In announcing the hearing-reporting postponement, OSHA cited “ongoing concerns” about the level of hearing loss that should be considered a significant health condition. Agency officials believe it is important to continue gathering data about hearing loss, and that the delay should help clear up confusion when a final requirement goes into effect in 2004.

China Trade Report
Cites Both Progress And Problems

The US Trade Representative (USTR) has sent Congress a report on China’s compliance with WTO requirements. The report cites both “significant progress” and “serious concerns” in areas where there has been little or no progress.
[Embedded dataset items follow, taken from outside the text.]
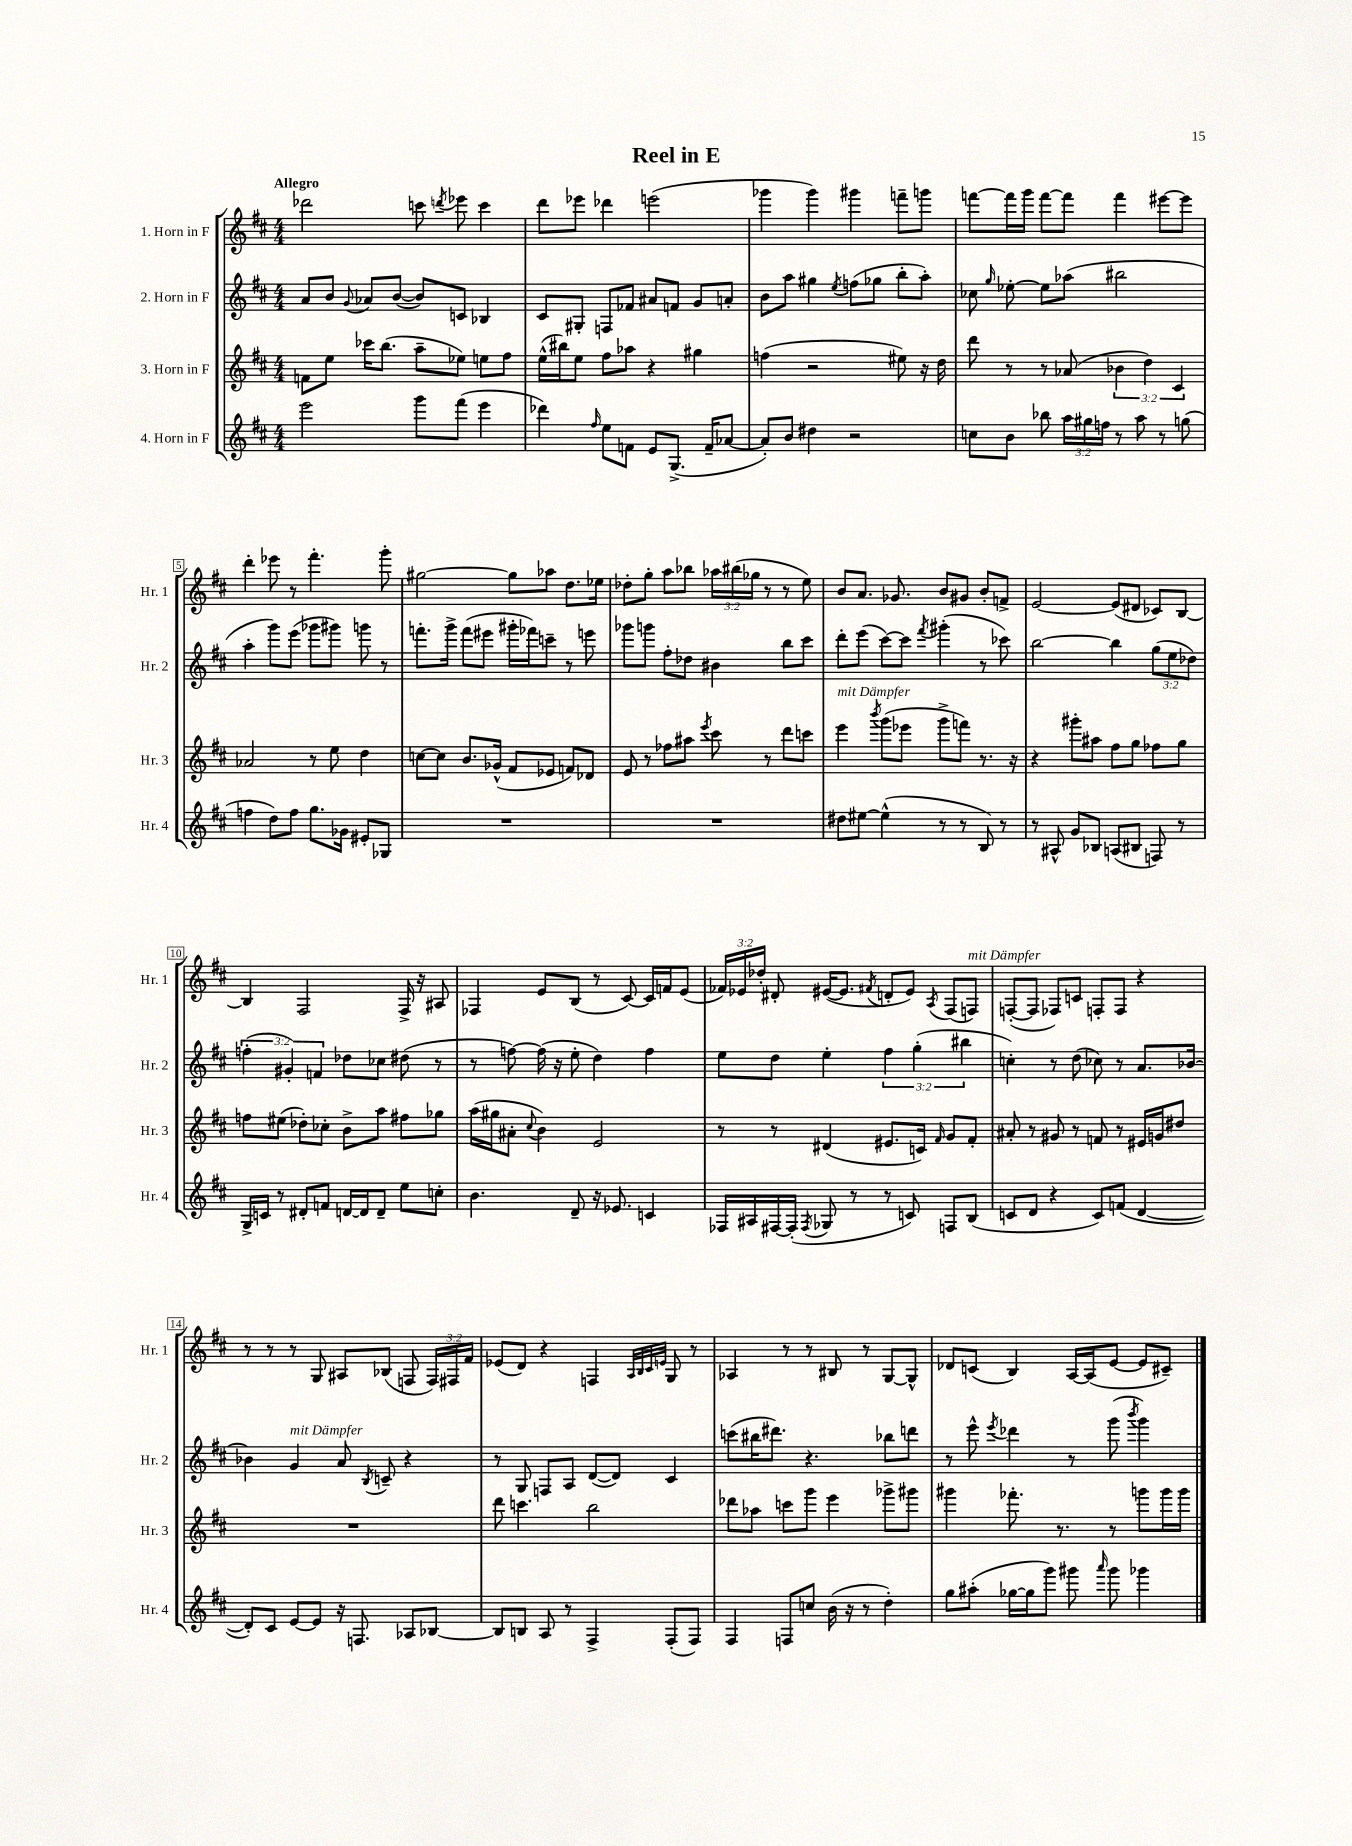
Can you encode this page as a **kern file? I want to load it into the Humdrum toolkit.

**kern	**kern	**kern	**kern
*part4	*part3	*part2	*part1
*staff4	*staff3	*staff2	*staff1
*I"4. Horn in F	*I"3. Horn in F	*I"2. Horn in F	*I"1. Horn in F
*I'Hr. 4	*I'Hr. 3	*I'Hr. 2	*I'Hr. 1
*clefG2	*clefG2	*clefG2	*clefG2
*k[f#c#]	*k[f#c#]	*k[f#c#]	*k[f#c#]
*M4/4	*M4/4	*M4/4	*M4/4
=1	=1	=1	=1
!	!	!	!LO:TX:a:B:t=Allegro
2eee\	8fn\L	8a/L	2ddd-X\
.	8ee\J	8b/J	.
.	.	8qqg/	.
.	16ccc-X\KL	8a-X/L	.
.	(8.bb\J	.	.
.	.	([8b/J	.
8ggg\L	8aa~\L	8b/L])	8cccn\
.	.	.	8qdddn/
(8fff#\J	8ee-X\J)	8cn/J	8eee-X\
4eee\	8een\L	4B-X/	4ccc\
.	8ff#\J	.	.
=2	=2	=2	=2
4ddd-X\)	(16ee^^\LL	8c#/L	8ddd\L
.	16bb#X\J)	.	.
.	8ee\J	8G#X'/J	8eee-X\J
16qqff#/	.	.	.
8ee\L	8ff#\L	8Fn/L	4ddd-X\
8fn\J	8aa-X\J	8f-X/J	.
8e/L	4r	8a#X/L	(2eeen\
(8.G^/J	.	8fn/J	.
.	4gg#X\	8g/L	.
16f~/KL	.	.	.
[8a-X/J	.	8an'/J	.
=3	=3	=3	=3
8a-'/L])	(4ffn\	8b\L	4ggg-X\
8b/J	.	8aa\J	.
4dd#X\	2r	4gg#X\	4ggg-\)
.	.	8qee/	.
2r	.	(8ffn\L	4ggg#X\
.	.	8gg-X\J	.
.	8ee#X\)	8bb'\L	8fffn~\L
.	16r	8aa'\J)	8gggn\J
.	16dd\	.	.
=4	=4	=4	=4
8ccn\L	8ddd\	8cc-X\	[8fffn\L
.	.	16qqgg/	.
8b\J	8r	[8ee-X'\	16fff\L]
.	.	.	16ggg\JJ
8bb-X\	8r	8ee-\L]	[8fff\L
24aa\LL	(8a-X/	(8aa-X\J	8fff\J]
24gg#X\	.	.	.
24ffn\JJ	.	.	.
8r	6b-X\	2bb#X\	4fff\
8aa\	.	.	.
.	6dd\)	.	.
8r	.	.	[8eee#X\L
.	6c#/	.	.
(8ggn\	.	.	8eee#\J]
!!LO:LB:g=z
=5	=5	=5	=5
4ffn\	2a-X/	4aa'\	4ddd'\
8dd\L)	.	8ggg\L)	8eee-X\
8ff\J	.	(8eee\J	8r
8.gg\L	8r	8ggg-X\L	4.fff#'\
.	8ee\	8ggg#X\J)	.
16g-X\Jk	.	.	.
8e#X'/L	4dd\	8gggn\	.
8G-X/J	.	8r	8ggg'\
=6	=6	=6	=6
1r	[8ccn\L	8.fffn'\L	[2gg#X\
.	8cc\J]	.	.
.	.	16ggg^\Jk	.
.	8.b/L	(8fff\L	.
.	.	8eee#X\J	.
.	(16g-X^^/Jk	.	.
.	8f#/L	16ggg#X'\LL	8gg#\L]
.	.	16fff-X\J)	.
.	8e-X/J	8cccn~\J	8aa-X\J
.	8fn/L)	8r	8.dd\L
.	8d-X/J	8eeen\	.
.	.	.	16ee-X\Jk
=7	=7	=7	=7
1r	8e/	8ggg-X\L	8dd-X'\L
.	8r	8gggn\J	8gg'\J
.	8ff-X\L	8ff#'\L	8aa\L
.	8aa#X\J	8dd-X\J	8bb-X\J
.	8qeee/	.	.
.	8ccc#\	4b#X\	24aa-X\LL
.	.	.	(24bb#X\
.	.	.	24gg-X\JJ
.	8r	.	8r
.	8ddd\L	8bb\L	8r
.	8cccn\J	8ccc#\J	8ee\)
=8	=8	=8	=8
!	!LO:TX:a:i:t=mit Dämpfer	!	!
8dd#X\L	4eee\	8ddd'\L	8b/L
[8ee#X\J	.	(8eee\J	8.a/J
.	8qbbb/	.	.
(4ee#^^\]	(8ggg\L	[8ccc#\L)	.
.	.	.	8.g-X/
.	8eee-X\J	8ccc#\J]	.
.	.	8qfff#/	.
8r	8ggg^\L	(4ggg#X'\	8b/L
8r	8fffn\J)	.	8g#X/J
8B/)	8.r	8r	8b'/L
8r	.	8ccc-X\)	8fn^/J
.	16r	.	.
=9	=9	=9	=9
8r	4r	[2bb\	[2e/
8A#X^^/	.	.	.
8g/L	8ggg#X'\L	.	.
8B-X/J	8aa#X\J	.	.
(8An/L	8ff#\L	4bb\]	(8e/L]
8B#X/J	8gg\J	.	8d#X/J
8Fn/)	8ff-X\L	(12gg\L	8c-X/L)
.	.	12ee\	.
8r	8gg\J	.	[8B/J
.	.	12dd-X\J)	.
!!LO:LB:g=z
=10	=10	=10	=10
16G^/LL	8ffn\L	(6ffn'\	4B/]
16cn/JJ	.	.	.
8r	(8ee#X\J	.	.
.	.	6g#X'/)	.
8d#X'/L	8dd-X'\L)	.	2F#/
.	.	6fn/	.
8fn/J	8cc-X'\J	.	.
[16dn/LL	8b^\L	8dd-X\L	.
16d/J]	.	.	.
8d~/J	8aa\J	8cc-X\J	.
8ee\L	8ff#X\L	(8dd#X\	16F#^/
.	.	.	16r
8ccn'\J	8gg-X\J	8r	8A#X/
=11	=11	=11	=11
4.b\	(16aa\LL	8r	4F-X/
.	16gg#X\J	.	.
.	8a#X'\J	[8ffn\)	.
.	8qqcc#/	.	.
.	4b\)	(16ff\]	8e/L
.	.	16r	.
8d~/	.	8ee'\	(8B/J
16r	2e/	4dd\)	8r
8.e-X/	.	.	.
.	.	.	[8c#/)
4cn/	.	4ff\	16c#/LL]
.	.	.	16fn/J
.	.	.	(8e/J
=12	=12	=12	=12
16F-X/LL	8r	8ee\L	24f-X/LL)
.	.	.	24e-X/
16A#X/	.	.	.
.	.	.	24dd-X'/JJ
[16F#X/	8r	8dd\J	8d#X'/
(16F#'/JJ]	.	.	.
8qF#/	.	.	.
8G-X/	(4d#X/	4ee'\	([16e#X/KL
.	.	.	8.e#/J]
8r	.	.	.
.	.	.	8qf#X/
8r	8.e#X/L	6ff#\	8dn'/L
8cn/)	.	.	8e#/J)
.	.	(6gg'\	.
.	16cn/Jk)	.	.
.	16qqf#/	.	8qA/
8Fn/L	8g/L	.	(8F#/L
.	.	6bb#X\	.
!	!	!	!LO:TX:a:i:t=mit Dämpfer
(8B/J	8f#'/J	.	8Fn/J)
=13	=13	=13	=13
8cn/L	8a#X'/	4ccn'\)	([8Fn'/L
8d/J	8r	.	8F/J]
4r	8g#X/	8r	8F-X/L)
.	8r	(8dd\	8cn/J
8c/L)	8fn/	8cc-X\)	8Fn'/L
(8fn/J	8r	8r	8F/J
[4d/	16e#X/LL	8.a/L	4r
.	16gn/J	.	.
.	8dd#X/J	.	.
.	.	[16b-X/Jk	.
!!LO:LB:g=z
=14	=14	=14	=14
8d'/L])	1r	4b-X\]	8r
8c#/J	.	.	8r
!	!	!LO:TX:a:i:t=mit Dämpfer	!
[8e/L	.	4g/	8r
8e/J]	.	.	8G/
16r	.	8a/	8A#X/L
8.Fn/	.	.	.
.	.	8qB/	.
.	.	8cn~/	(8B-X/J
8A-X/L	.	4r	8Fn/
[8B-X/J	.	.	24F/LL)
.	.	.	24F#X/
.	.	.	24f#/JJ
=15	=15	=15	=15
8B-/L]	8ddd\	8r	(8e-X/L
8Bn/J	4.cccn\	8G/	8d/J)
8A/	.	8Fn/L	4r
8r	.	8A/J	.
4F#^/	2bb\	([8d/L	4Fn/
.	.	8d/J])	.
.	.	.	32qqA/LLL
.	.	.	32qqB/
.	.	.	32qqc#/
.	.	.	32qqen/JJJ
(8F#'/L	.	4c#/	8G/
8F#/J)	.	.	8r
=16	=16	=16	=16
4F#/	8ddd-X\L	(8cccn\L	4A-X/
.	8aa-X\J	16bb#X\K	.
.	.	8.ddd#X\J)	.
8Fn/L	8cccn\L	.	8r
8ccn/J	8ggg\J	4.r	8r
(16b\	4eee\	.	8B#X/
16r	.	.	.
8r	.	.	8r
4dd'\)	8ggg-X^\L	8bb-X\L	[8G/L
.	8ggg#X\J	8dddn\J	8G^^/J]
=17	=17	=17	=17
8gg\L	4ggg#X\	8r	8d-X/L
(8aa#X'\J	.	8eee^^\	(8cn/J
.	.	8qeee/	.
[16gg-X\LL	8.fff-X'\	4ddd-X\	4B/)
16gg-\J]	.	.	.
8ggg\J)	.	.	.
.	8.r	.	.
8ggg#X\	.	8r	[16A/LL
.	.	.	(16A/J]
16qqaaa/	.	.	.
8ggg#\	8r	(8ggg\	[8e/J
.	.	8qbbb/	.
4ggg-X\	8gggn\L	4ggg\)	8e/L]
.	16ggg\L	.	8c#X~/J)
.	16ggg\JJ	.	.
==	==	==	==
*-	*-	*-	*-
The 55-page annual progress report, mandated by Congress, makes no specific mention of textile and apparel trade, but it deals with a number of textile-related areas including tariffs and non-tariff barriers, protection of intellectual property, and customs and trade administration.

With respect to protection of intellectual property rights, the report says China has made what it calls “significant improvements” in the framework of laws and regulations, but the problem lies with enforcement. Enforcement is done in China, and there does not seem to be much commitment to do anything because piracy of designs and products is a popular and lucrative practice. It remains one of the major sticking points in textile and apparel trade negotiations.

Another ongoing problem area cited by the report involves tariff rate quotas (TRQ), which have an impact on exports of US cotton. TRQs permit a specified level of imports to enter the country duty-free. US cotton growers do not believe imports are being administered properly, and the report names TRQs as one of the “especially contentious” issues between the United States and China.

The report does not address the question of illegal transshipments from China, a major bone of contention among US manufacturers, probably because the transshipments are not viewed as being directly involved in the context of China’s accession to the WTO. But they remain a major problem in the eyes of the US government and textile manufacturers.

The USTR concludes that “despite the compliance problems that arose over the course of the past year, most private sector representatives remain enthusiastic about the actual and potential benefits for US industry from China’s WTO membership.”